Interview: William Warren Smith
How could economic and trade integration be better promoted in the region?
WILLIAM WARREN SMITH: Although the benefits of regional integration are apparent in CARICOM, they are not uniformly distributed across the entire region. In order to secure greater uniformity in the distribution of benefits, we have to strengthen our regional institutional architecture. This involves coordinating and improving policy frameworks that support competitiveness at the national level as well as making use of existing dispute settlement mechanisms to ensure fairness, transparency and investor confidence.
Further economic and trade integration can be best promoted in the region by accelerating the implementation of the World Trade Organisation’s Trade Facilitation Agreement. By adopting a coordinated approach, we can improve policy coordination and resource mobilisation to support its region-wide implementation.
What preconditions are needed to lay foundations for sustainable social and economic development?
WARREN SMITH: The region has made significant progress in recent years, so most countries are now classed as middle income. In addition, health and education are largely in line with global standards. However, deprivation levels remain unacceptably high, with at least one-fifth of the population living in poverty. Vulnerability to natural hazards and economic shocks is also a critical constraint to development. Laying a foundation for sustainable and inclusive social and economic development requires a reduction in the levels of poverty and inequality. It also requires building resilience to natural hazards, while protecting the environment for future generations. Regional governments should take legislative and other actions to improve competitiveness and diversify the export base. These actions must go hand in hand with improving access to relevant, high-quality education and training. Countries need to prioritise the construction of ICT infrastructure to improve connectivity and facilitate trade flows. In addition, they should invest in alternative sources of energy, as well as build institutional and regulatory frameworks that encourage private sector investment and foster entrepreneurial ecosystems that support growth led by small and medium-sized enterprises.
How can growth-oriented reforms be carried out?
WARREN SMITH: To create inclusive growth and improve living standards, the region needs to boost the export of secondary goods. Having exports largely based on natural endowments – such as tourism assets, and oil and mineral deposits – results in vulnerability to economic shocks, which has led to low and volatile growth, especially over the last decade. Many small developing countries have achieved sustained growth through export diversification, critical structural reforms that drive competitiveness and investments in infrastructure upgrades to protect against natural disasters. Building digital platforms to improve the delivery of government services is also an important aspect of the required framework. Given the limited resources at the national level, CDB and other supranational development partners can play a critical role in financing projects and other initiatives to close gaps in the legislative framework and in institutional capacity.
In what ways can Caribbean countries better adapt to the needs of the Fourth Industrial Revolution?

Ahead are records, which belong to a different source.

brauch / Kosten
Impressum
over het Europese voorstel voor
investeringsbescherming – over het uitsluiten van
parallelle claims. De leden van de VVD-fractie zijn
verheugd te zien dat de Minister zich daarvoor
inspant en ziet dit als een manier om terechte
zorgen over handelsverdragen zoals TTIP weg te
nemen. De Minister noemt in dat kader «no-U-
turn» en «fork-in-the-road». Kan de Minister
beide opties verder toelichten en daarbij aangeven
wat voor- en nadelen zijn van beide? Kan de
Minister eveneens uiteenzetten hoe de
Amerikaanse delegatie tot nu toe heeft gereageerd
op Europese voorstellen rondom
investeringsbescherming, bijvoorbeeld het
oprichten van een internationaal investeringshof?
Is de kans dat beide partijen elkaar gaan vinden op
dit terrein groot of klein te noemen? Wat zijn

WARREN SMITH: To adapt to the Fourth Industrial Revolution, governments must recognise the opportunities and risks it presents. The region stands to benefit from the faster global growth that is resulting from the revolution. Further gains can come from expanding and accelerating the adoption of associated technologies, given their impact on productivity and competitiveness. Leveraging the full potential of the revolution will require key stakeholders to drive the region forward to ensure it remains highly competitive on a global scale.